— 任务 a —
把列表里从含有“The drone will”的那一行起，一直到列表最后一行的内容原样返回，首尾两行都算在内，图片不要放进回答里。

— 文本片段 —
▽

准备环节
安装如下应用
1.Hadoop2.7.7
2.Jdk1.8.0
3.IDEA2019.1
上篇写过前两个的安装
这里简单说一下idea安装运行
http://www.jetbrains.com/idea/download/#section=windows
下载安装包解压然后在bin目录下运行idea.sh即可
嫌麻烦可以建一个快捷方式
创建项目
SDK指定jdk安装路径
自己设置项目名和包名,别重名就行
新建2个类TokenMapper,TokenReducer
导入相应依赖包
File->Project Structure->Modules->Dependencies
jar包在hadoop安装路径下share/hadoop
如我的路径为:/home/kona/app/hadoop2.7.7/share/hadoop/
将common和mapreduce及yarn下的jar包导入
Java代码
TokenMapper如下
package com.kona;
import java.io.IOException;
import java.util.StringTokenizer;
import org.apache.hadoop.io.Text;
import org.apache.hadoop.io.IntWritable;
import org.apache.hadoop.mapreduce.Mapper;
public class TokenMapper
extends Mapper<Object, Text, Text, IntWritable>{
IntWritable one = new IntWritable(1);
Text word = new Text();
public void map(Object key, Text value, Context context) throws IOException,InterruptedException{
StringTokenizer st = new StringTokenizer(value.toString());
while(st.hasMoreTokens()) {
word.set(st.nextToken());
context.write(word, one);
}
}
}
TokenReducer如下
package com.kona;
import java.io.IOException;
import org.apache.hadoop.io.IntWritable;
import org.apache.hadoop.io.Text;
import org.apache.hadoop.mapreduce.Reducer;
import org.omg.PortableInterceptor.INACTIVE;
public class TokenReducer extends
Reducer<Text, IntWritable, Text, IntWritable>{
IntWritable result = new IntWritable();
public void reduce(Text key, Iterable<IntWritable> values, Context context)

△

场景几何推理数据
▽

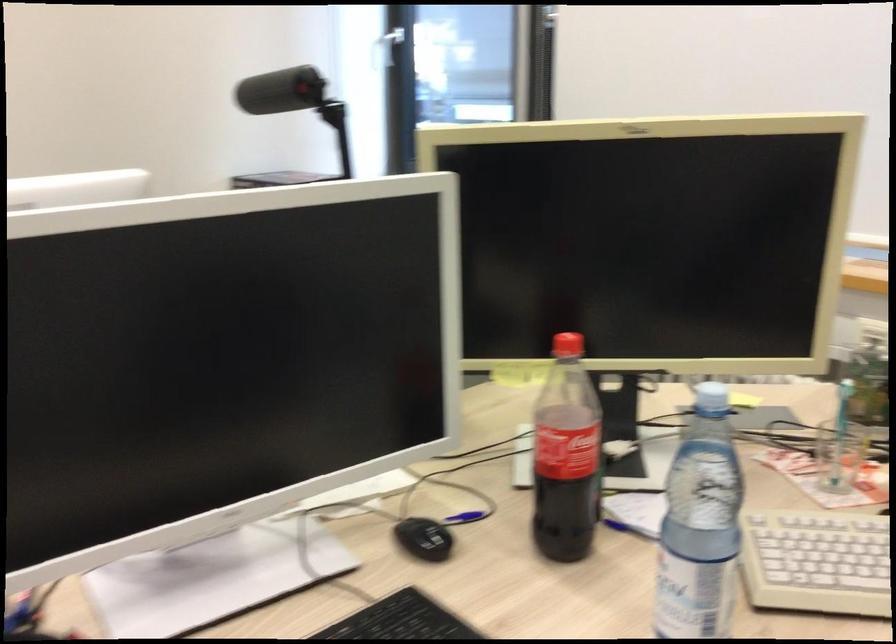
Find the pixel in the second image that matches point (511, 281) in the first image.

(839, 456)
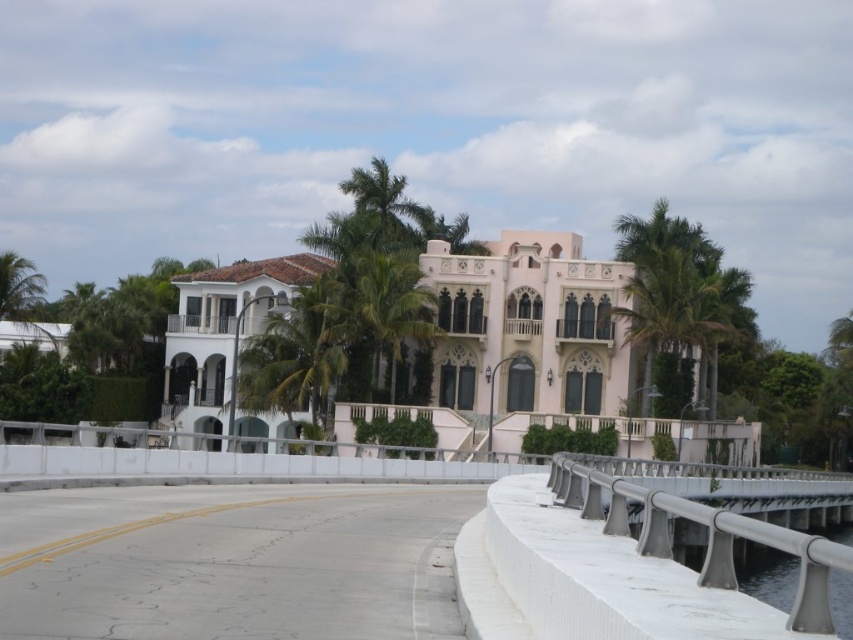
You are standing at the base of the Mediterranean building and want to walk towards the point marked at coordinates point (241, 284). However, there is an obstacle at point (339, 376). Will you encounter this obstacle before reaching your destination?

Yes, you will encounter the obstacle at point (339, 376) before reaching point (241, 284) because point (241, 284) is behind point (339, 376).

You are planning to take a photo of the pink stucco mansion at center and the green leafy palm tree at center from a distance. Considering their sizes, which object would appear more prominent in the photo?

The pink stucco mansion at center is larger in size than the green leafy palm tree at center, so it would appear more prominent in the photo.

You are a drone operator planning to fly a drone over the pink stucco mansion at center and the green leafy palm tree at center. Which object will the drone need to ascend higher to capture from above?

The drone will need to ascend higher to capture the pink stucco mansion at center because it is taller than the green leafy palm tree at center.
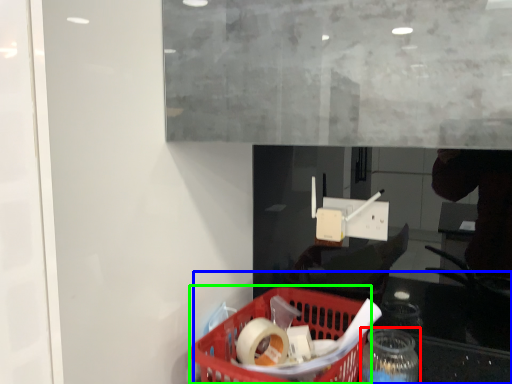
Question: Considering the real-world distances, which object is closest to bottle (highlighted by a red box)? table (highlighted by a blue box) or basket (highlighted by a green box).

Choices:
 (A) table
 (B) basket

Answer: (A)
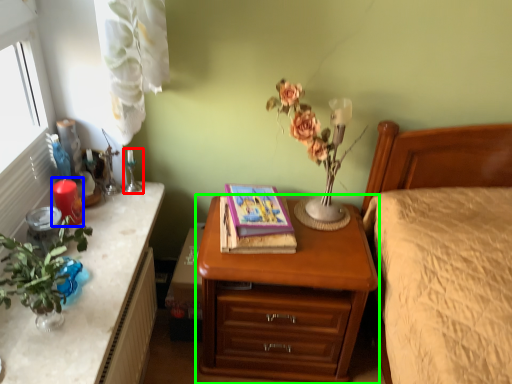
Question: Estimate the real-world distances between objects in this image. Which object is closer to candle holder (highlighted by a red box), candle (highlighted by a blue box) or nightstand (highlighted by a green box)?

△

— 任务 b —
这篇Hadoop教程在准备环节要求安装哪些应用？请全部列出。

— 作答 a —
The drone will need to ascend higher to capture the pink stucco mansion at center because it is taller than the green leafy palm tree at center.
Question: Considering the real-world distances, which object is closest to bottle (highlighted by a red box)? table (highlighted by a blue box) or basket (highlighted by a green box).

Choices:
 (A) table
 (B) basket

Answer: (A)
Question: Estimate the real-world distances between objects in this image. Which object is closer to candle holder (highlighted by a red box), candle (highlighted by a blue box) or nightstand (highlighted by a green box)?

— 作答 b —
1. Hadoop2.7.7
2. Jdk1.8.0
3. IDEA2019.1